MQTT port forwarding 1883/1884 disconnect loop

To be clear, I’m not exposing 1883/1884 to the internet, only to another private network layer.

I recently decided to change my network setup by adding a separate network for IOT devices. To do that I added a separate physical router for IOT devices, which is connected directly to the internet. My private router is then connected to the IOT router and gets to the internet through it.

HA is running inside the private network, while most of my MQTT clients are on the IOT network.

I thought connecting the MQTT clients would be as easy as forwarding TCP for port 1883 into the private network from the IOT network but something is wrong and I’m struggling to diagnose the issue. The behavior is inconsistent but usually the client will get in a loop where it says it’s connected then immediately disconnects then repeats. As this cycle is happening Mosquitto’s logs look like this:

New connection from 192.168.1.1 on port 1883.
Client <unknown> disconnected due to protocol error.
New connection from 192.168.1.1 on port 1883.
Client <unknown> disconnected due to protocol error.
....

I’ve made sure everything is updated, restarted everything, and have fully reinstalled Mosquitto from the add on store and this still happens.

I don’t think it’s a network config issue since I do see logging happening and I can ping port 1883 from a computer in the IOT network. At first I thought it was an issue caused by Mosquitto rejecting unsecured connections from outside the local network but I’ve had messages come through in the brief period a client shows as connected so I don’t think it’s that. I also thought it could be an issue caused by all connections showing as 192.168.1.1 (the gateway to the IOT network) but turning off all but 1 device doesn’t fix the issue.

Those are the only 2 things I could think of that might be causing the issues. Am I missing something obvious here?

This wouldn’t be called a ping, but whatever.
Could you try using the clients mosquitto_pub and mosquitto_sub from the mosquitto-clients package on that computer?

From how you described your network, I don’t think this should be happening.

Is the following description of your network correct?

You have 2 networks:

  • IoT network 192.168.2.0/24
  • private network 192.168.1.0/24

Your IoT network’s router has the WAN port connected to the Internet and is configured to do srcnat masquerade for all traffic going through the WAN interface.
Your private network’s router’s WAN port is connected to one of the IoT router’s LAN ports and also does srcnat masquerade for all traffic going through the WAN interface. The private router has a dstnat rule forwarding all connections made to it’s WAN interface’s IP address (say 192.168.2.2) on port 1883 to your MQTT server (e.g. 192.168.1.11).

You are telling your IoT devices to connect to 192.168.2.2 on port 1883.

Is this correct?
If so, I would eliminate the double NAT situation altogether if I were you. I would use a single configurable router (I tend to use Mikrotik, but use whatever suits your needs), take one of it’s “LAN” port out of the LAN bridge and assign it to the IoT network. I’d then just use firewall rules to restrict access from one network to another, with no NAT in between.

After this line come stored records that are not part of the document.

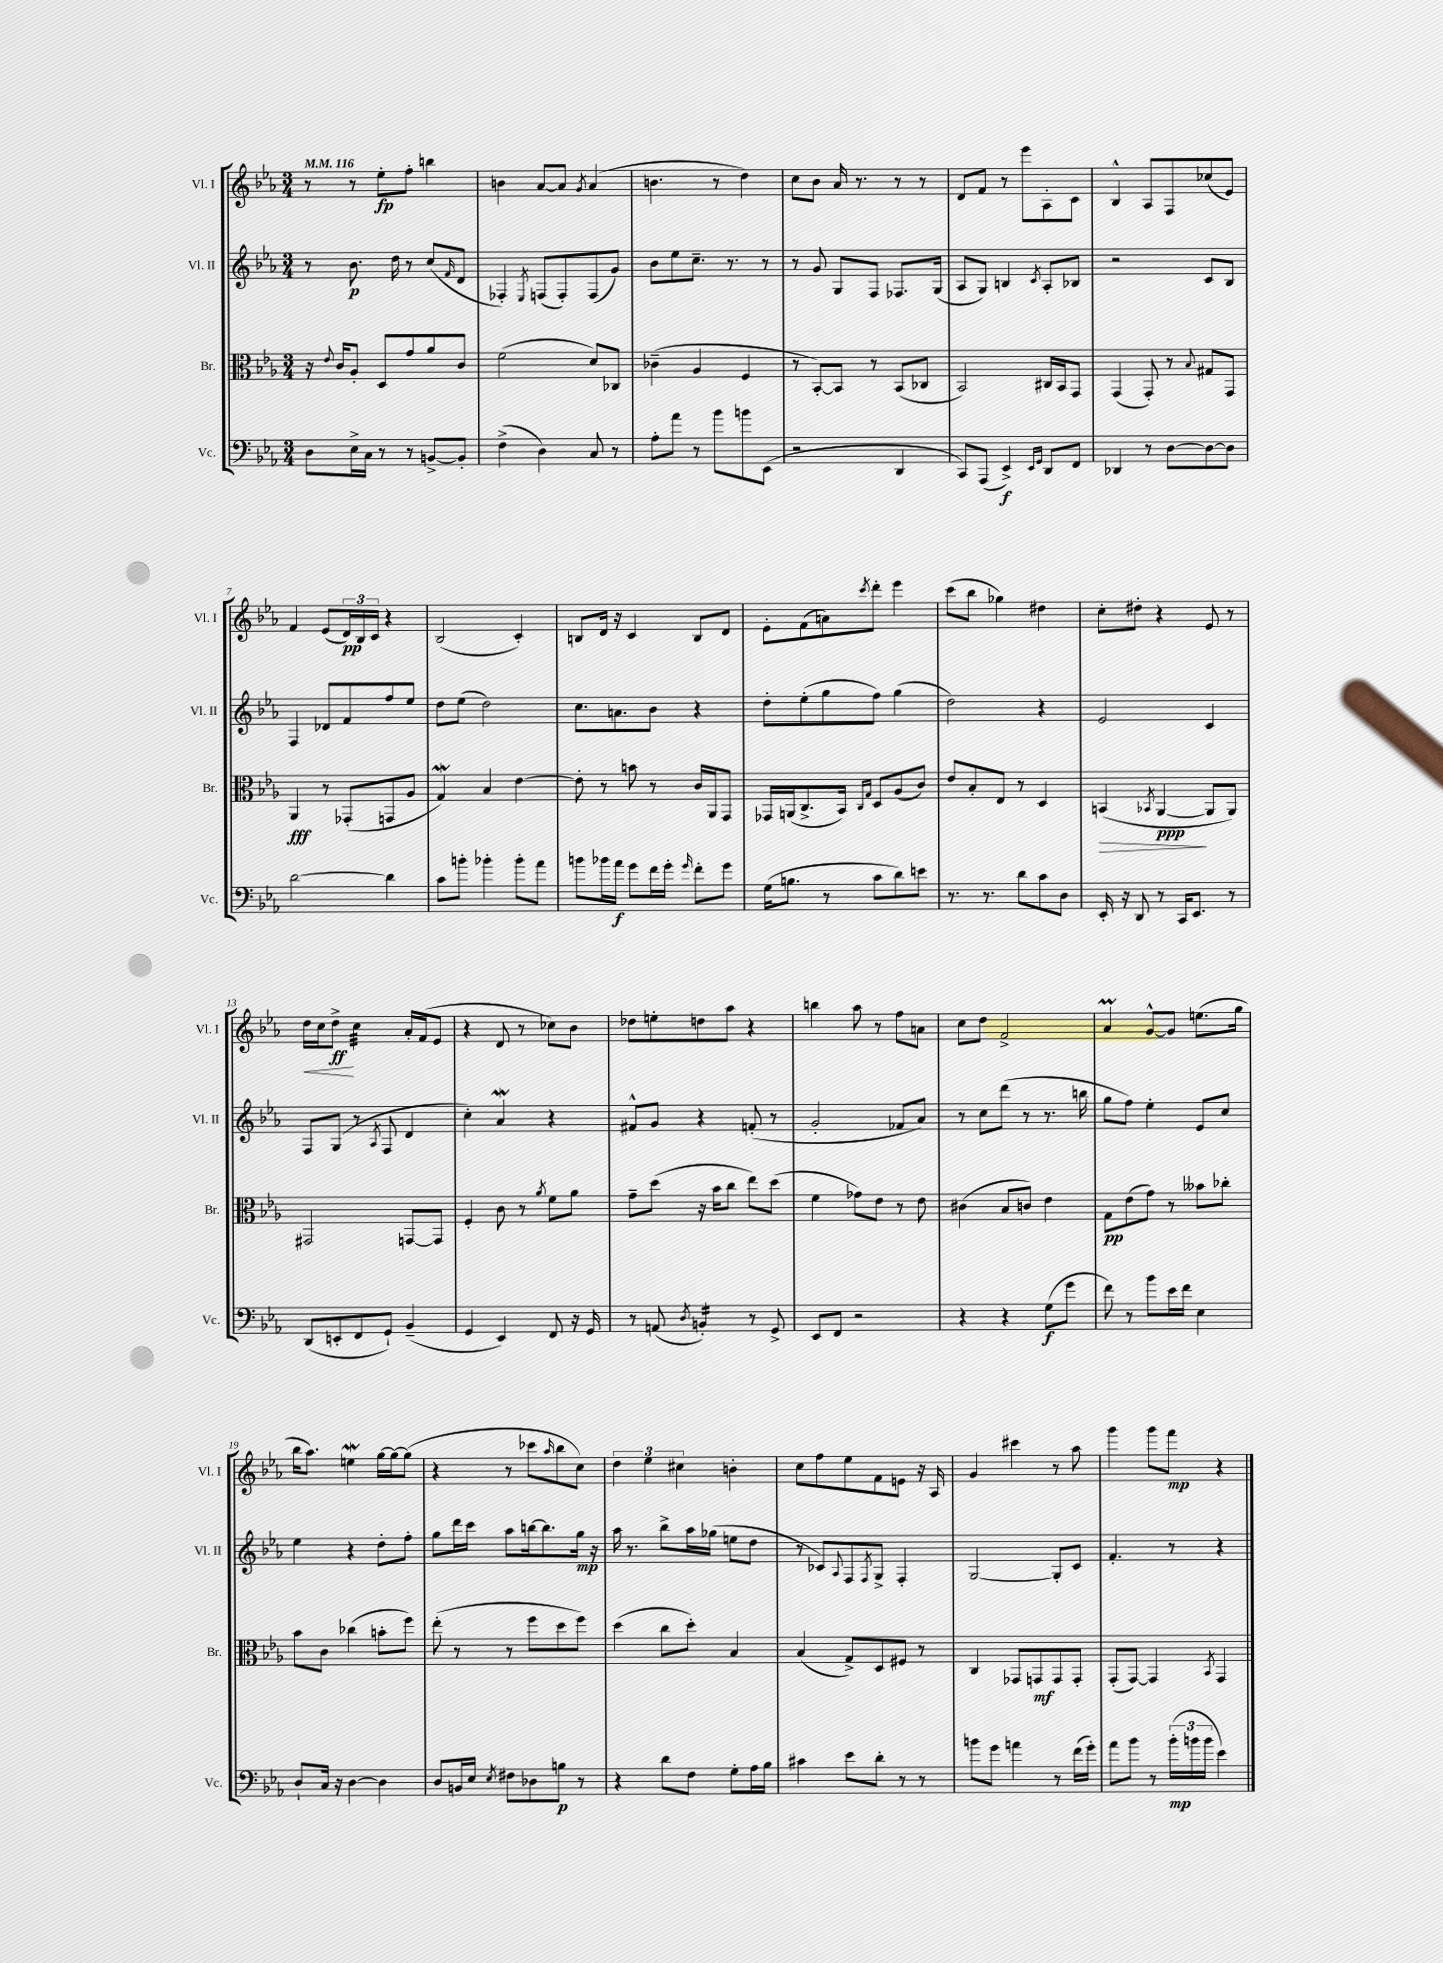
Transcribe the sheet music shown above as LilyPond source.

<<
\new StaffGroup <<
\new Staff = "s0" \with { instrumentName = "Vl. I" shortInstrumentName = "Vl. I" } {
    \clef treble \key ees \major \numericTimeSignature \time 3/4 \tempo 4 = 116
    r8 r8 ees''8-.\fp f''8-. b''4 |
    b'4 aes'8~ aes'8 \acciaccatura { g'8 } aes'4( |
    b'4. r8 d''4) |
    c''8 bes'8 aes'16 r8. r8 r8 |
    d'8 f'8 r8 ees'''8 aes8-. c'8 |
    bes4-^ aes8 f8 ces''8( ees'8) |
    f'4 ees'8( \tuplet 3/2 { d'16\pp) bes16 c'16 } r4 |
    bes2( c'4-.) |
    b8 d'16 r16 c'4 b8 d'8 |
    ees'8-. f'8( a'8) \acciaccatura { c'''8 } d'''8-. ees'''4 |
    c'''8( bes''8 ges''4) dis''4 |
    c''8-. dis''8-. r4 ees'8 r8 |
    d''16\< c''16 d''8->\ff\! c''4:32 aes'16-. f'16( ees'8 |
    r4 d'8 r8 ces''8) bes'8 |
    des''8 e''8-. d''8 aes''8 r4 |
    b''4 aes''8 r8 f''8 a'8 |
    c''8 d''8 f'2-> |
    aes'4\prall g'8~-^ g'8 e''8.( g''16 |
    bes''16 aes''8.) e''4\mordent g''16~ g''16~ g''8( |
    r4 r8 ces'''8 \grace { aes''16 } bes''8 c''8) |
    \tuplet 3/2 { d''4 ees''4 cis''4 } b'4-. |
    c''8 f''8 ees''8 f'8 e'8 r16 aes16 |
    g'4 cis'''4 r8 aes''8 |
    g'''4 g'''8 f'''8\mp r4 \bar "|." |
}
\new Staff = "s1" \with { instrumentName = "Vl. II" shortInstrumentName = "Vl. II" } {
    \clef treble \key ees \major \numericTimeSignature \time 3/4
    r8 bes'8.\p d''16 r8 c''8( \grace { f'16 } d'8 |
    fes4-.) \acciaccatura { ees8 } f8( f8-.) f8( g'8) |
    bes'8 ees''8 c''8.-- r8. r8 |
    r8 g'8 g8 f8 fes8. g16( |
    aes8 g8) b4 \acciaccatura { c'8 } aes8-. bes8 |
    r2 c'8 bes8 |
    f4 des'8 f'8 f''8 ees''8 |
    d''8 ees''8( d''2) |
    c''8. a'8. bes'8 r4 |
    d''8-. ees''8-.( g''8 f''8) g''4( |
    d''2) r4 |
    ees'2 c'4 |
    f8 g8( r8 \acciaccatura { aes8 } f8 d'4 |
    c''4-.) aes'4\mordent r4 |
    fis'8-^ g'8 r4 f'8-.( r8 |
    g'2-. fes'8 aes'8) |
    r8 c''8 d'''8( r8 r8. b''16 |
    g''8 f''8) ees''4-. ees'8 c''8 |
    ees''4 r4 d''8-. f''8-. |
    g''8 d'''16 c'''16 aes''8 b''16~ b''8. g''16\mp r16 |
    aes''16 r8. bes''8-> aes''16 ges''16( e''8 d''8 |
    r8 ces'8) \appoggiatura { aes8 } f8 \acciaccatura { f8 } g8-> f4-. |
    g2~ g8-. c'8 |
    f'4.-. r8 r4 \bar "|." |
}
\new Staff = "s2" \with { instrumentName = "Br." shortInstrumentName = "Br." } {
    \clef alto \key ees \major \numericTimeSignature \time 3/4
    r16 \appoggiatura { ees'8 } c'16 aes8-. d8 g'8 aes'8 c'8 |
    f'2( d'8) ces8 |
    ces'4--( aes4 f4 |
    r8 bes,8~-.) bes,8 r8 bes,8( ces8 |
    bes,2) cis16 bes,16 g,8 |
    g,4( g,8-.) r8 \appoggiatura { bes8 } gis8 g,8 |
    aes,4\fff r8 ges,8-.( g,8 aes8 |
    g4\mordent) bes4 ees'4~ |
    ees'8-. r8 b'8 r8 c'16 aes,16 g,8 |
    ges,16 a,16( c8.-> bes,16) \grace { c16 g16 } d8 aes8( c'8) |
    ees'8 bes8-. ees8 r8 d4 |
    b,4\>( \acciaccatura { bes,8 } aes,4~\ppp\! aes,8 aes,8) |
    gis,2 g,8~ g,8 |
    f4-. c'8 r8 \acciaccatura { aes'8 } f'8 aes'8 |
    g'8-- d''8( r16 bes'16 c''8 ees''8) d''8( |
    f'4 ges'8) ees'8 r8 ees'8 |
    cis'4( bes8 c'8) ees'4 |
    g8\pp ees'8( g'8) r8 beses'8 ces''8-. |
    bes'8 c'8 ces''4( b'8-. f''8) |
    ees''8-.( r8 r8 f''8 d''8 f''8) |
    d''4( c''8 d''8-.) bes4 |
    bes4( g8->) d8 fis8 r8 |
    c4 ges,8 g,8\mf g,8 g,8-. |
    g,8-.( g,8~) g,4 \acciaccatura { bes,8 } g,4 \bar "|." |
}
\new Staff = "s3" \with { instrumentName = "Vc." shortInstrumentName = "Vc." } {
    \clef bass \key ees \major \numericTimeSignature \time 3/4
    d8 ees16-> c16 r8 r8 b,8~-> b,8-. |
    f4->( d4) c8 r8 |
    aes8-. aes'8 r8 bes'8 b'8 ees,8( |
    r2 d,4 |
    c,8) aes,,8( ees,4->\f) \grace { ees,16 g,16 } d,8 f,8 |
    des,4 r8 d8~ d8~ d8 |
    d'2~ d'4 |
    c'8 b'8-. bes'4-. bes'8-. aes'8 |
    b'8 bes'16 aes'16\f g'8 f'16 g'16-. \grace { g'16 } f'8-. g'8 |
    g16( b8. r8 c'8 d'8) e'8 |
    r8. r8. d'8 c'8 d8 |
    ees,16-. r16 d,8 r8 c,16 ees,8. r8 |
    d,8( e,8-. f,8 g,8-!) bes,4--( |
    g,4 ees,4) f,8 r16 g,16 |
    r8 a,8( \acciaccatura { d8 } b,4:16-.) r8 g,8-> |
    ees,8 f,8 r2 |
    r4 r4 g8\f( g'8 |
    f'8) r8 bes'8 ees'16 f'16 ees4 |
    d8-! c16 r16 d4~ d4 |
    d8 b,16 ees16 \acciaccatura { ees8 } fis8 des8 b8\p r8 |
    r4 d'8 f8 g8-. aes16 bes16 |
    cis'4 ees'8 d'8-. r8 r8 |
    b'8 g'8 a'4 r8 f'16( g'16-.) |
    aes'8 bes'8 r8 \tuplet 3/2 { bes'16-.\mp( b'16 b'16 } ees'4) \bar "|." |
}
>>
>>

However, you don’t have to do this. Your setup should work, too. Please post more information about your network. I suspect your private network router masquerades connections coming from the IoT network to your private network. That alone should not cause problems, but it’s completely unnecessary.

Not quite,

  • IoT network 10.0.0.0/24
  • private network 192.168.1.0/24

I’m not sure exactly what you mean by “srcnat masquerade”. Each router is running it’s own DHCP server. The private network is accessible through the gateway/router at 10.0.0.100 and is set up to forward ports in from 1883 (TCP) to the Home Assistant server.

I know very little about networking but this seemed like the way to split up the networks and spread the wireless connection load across routers

You are correct about the WAN setup though:
internet → IoT router wan
IoT lan → private wan

Sure, I tried this same command both from the private network and the IoT network, it only worked on the private network. mosquitto_sub failed with the same error

mosquitto_pub -h 10.0.0.100 -p 1883 -i iot-client -u azurediamond -P hunter2 -d -t test/topic -m "TEST ABC"
Client iot-client sending CONNECT
Error: Broken pipe

There was no output from the mosquitto server when I ran that ^

That makes it seem like there’s no port forwarding setup from IoT to Private but I have forwarding rules for the HA UI, plex, and SSH that work fine and are set up the same.

I would have done this for the simplicity of setup but one of the things that pushed me to move to this setup (besides the obvious privacy benefits of segregated networks) is issues with Wifi reliability. It seemed to be caused by too many devices being connected to the one router.

So you can e.g. connect from the IoT network to your SSH server in your private network without issues, but similar port forwarding configuration for MQTT fails? If this is the case, double check that your port forwarding (dstnat) rule for mqtt points to the correct host and port.

Try specifying log_type in your mosquitto.conf. A haven’t tested it myself, but it seems like setting it to all should provide quite a lot of debug information.